暗くて良かったかも。明るかったら絶対に顔が赤くなってるのがバレてたもん。男の子として意識してるってバレバレ。
「どうしてそんなに近いの?」
「どうしてって祐希が俺の腕に……」
「涼の腕?」
涼に言われてパッと視線を下げる。どうやらクッションだけじゃなく涼の腕も抱え込んでいたらしい。
ガバっと取ったときに巻き込む形で。クッションとクッションの間に埋もれるように。
――♡――♡――♡――
「ご、ごめんっ」
慌てて抱き締めていた涼の腕を離す。気付いた瞬間、心臓がバクバクして止まらない。
どうしよう。私ったら今まで涼の腕にしがみついてたの?クッション越しとはいえ、大胆な。恥ずかしいっ。恥ずかしすぎる。
あまりの恥ずかしさに狼狽える。しかし、涼はクスッと笑って私と手を繋いでくれた。指を絡めるように力強く。
「これで少しは怖いのがマシかな?」
おまけに困惑していた私にそう言って微笑んでくる。嬉しくて頷いてしまったけど、恥ずかしい。涼と手を繋ぐのなんて久々で照れる。最近2人で出掛けていなかったし。
涼はちょっと心配症というか過保護なところがあって2人で出掛けた時はいつも私と手を繋いで歩いてくれる。『祐希、危なっかしいから』って優しく笑って。
涼は普通のことのように接してくるけど私はいつも恋人同士になったみたいで、ちょっとドキドキしちゃうんだ。だから2人で出掛けるとドコに行っても嬉しい。
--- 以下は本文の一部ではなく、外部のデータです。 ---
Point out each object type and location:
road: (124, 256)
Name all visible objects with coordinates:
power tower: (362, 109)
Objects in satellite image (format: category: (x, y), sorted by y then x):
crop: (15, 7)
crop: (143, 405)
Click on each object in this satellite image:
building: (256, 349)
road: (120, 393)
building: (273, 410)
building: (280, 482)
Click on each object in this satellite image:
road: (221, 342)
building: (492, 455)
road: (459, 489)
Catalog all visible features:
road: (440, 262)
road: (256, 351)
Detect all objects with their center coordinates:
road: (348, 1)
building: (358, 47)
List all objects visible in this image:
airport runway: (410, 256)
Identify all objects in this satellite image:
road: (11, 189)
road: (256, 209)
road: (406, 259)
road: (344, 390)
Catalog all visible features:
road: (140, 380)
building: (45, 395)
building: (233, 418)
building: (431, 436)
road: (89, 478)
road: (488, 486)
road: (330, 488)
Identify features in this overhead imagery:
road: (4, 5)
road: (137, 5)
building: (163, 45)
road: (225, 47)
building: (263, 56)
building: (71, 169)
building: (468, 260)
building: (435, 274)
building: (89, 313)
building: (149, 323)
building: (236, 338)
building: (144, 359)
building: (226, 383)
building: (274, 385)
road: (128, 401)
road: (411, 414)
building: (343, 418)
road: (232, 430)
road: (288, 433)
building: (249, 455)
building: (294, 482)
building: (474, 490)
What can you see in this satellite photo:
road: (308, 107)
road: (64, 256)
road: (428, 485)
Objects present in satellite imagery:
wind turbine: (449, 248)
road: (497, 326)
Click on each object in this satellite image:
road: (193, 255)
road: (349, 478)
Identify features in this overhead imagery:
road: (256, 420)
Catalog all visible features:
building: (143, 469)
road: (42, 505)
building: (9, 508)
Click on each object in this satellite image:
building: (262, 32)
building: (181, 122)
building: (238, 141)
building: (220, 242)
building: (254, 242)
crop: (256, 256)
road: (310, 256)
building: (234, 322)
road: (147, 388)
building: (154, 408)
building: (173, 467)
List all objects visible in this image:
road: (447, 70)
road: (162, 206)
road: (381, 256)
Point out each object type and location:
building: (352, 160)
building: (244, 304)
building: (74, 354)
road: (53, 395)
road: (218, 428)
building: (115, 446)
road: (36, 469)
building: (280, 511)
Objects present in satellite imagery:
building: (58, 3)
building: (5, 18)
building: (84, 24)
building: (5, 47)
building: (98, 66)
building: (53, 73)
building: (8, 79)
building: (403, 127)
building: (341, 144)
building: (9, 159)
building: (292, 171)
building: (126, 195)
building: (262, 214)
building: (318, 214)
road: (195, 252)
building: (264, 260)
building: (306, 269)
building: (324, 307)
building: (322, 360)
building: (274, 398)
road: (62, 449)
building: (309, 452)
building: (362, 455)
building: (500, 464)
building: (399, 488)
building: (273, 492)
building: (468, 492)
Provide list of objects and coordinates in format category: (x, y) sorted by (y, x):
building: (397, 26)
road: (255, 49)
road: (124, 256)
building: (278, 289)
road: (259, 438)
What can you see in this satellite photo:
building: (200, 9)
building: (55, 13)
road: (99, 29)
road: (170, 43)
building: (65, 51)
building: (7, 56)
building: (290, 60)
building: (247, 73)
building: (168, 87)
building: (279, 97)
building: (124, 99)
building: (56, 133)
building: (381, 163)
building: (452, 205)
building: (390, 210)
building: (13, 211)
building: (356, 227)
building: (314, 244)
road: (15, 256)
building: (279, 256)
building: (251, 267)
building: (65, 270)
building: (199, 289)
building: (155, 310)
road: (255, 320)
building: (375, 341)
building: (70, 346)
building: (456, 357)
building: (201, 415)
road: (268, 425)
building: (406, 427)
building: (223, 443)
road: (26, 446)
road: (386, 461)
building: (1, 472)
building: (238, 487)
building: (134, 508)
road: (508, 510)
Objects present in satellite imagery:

そう言えばなんだか……涼の手、少し大きくなった気がする。こんなに男の子って感じの手をしてたっけ?同じ涼の手なのに何だか不思議。涼も男の子なんだなぁって実感する。
「ありがとね。涼」
お礼を言って涼の手をギュッと握り返す。嬉しいって気持ちが伝わればいいのになぁと思って。
涼は繋がれた手に一度視線を落とすと、顔を上げてニッコリと私に微笑み掛けてくれた。まるで気持ちが伝わったみたいで嬉しくなる。
涼のおかげであんなに怖かった映画も気にならない。むしろ内容も頭に入ってこないや。心がポカポカして心地いい。
だからかな。涼の手の温もりに安心した私はそのままソファで眠ってしまった。映画が終わった後もずっと――。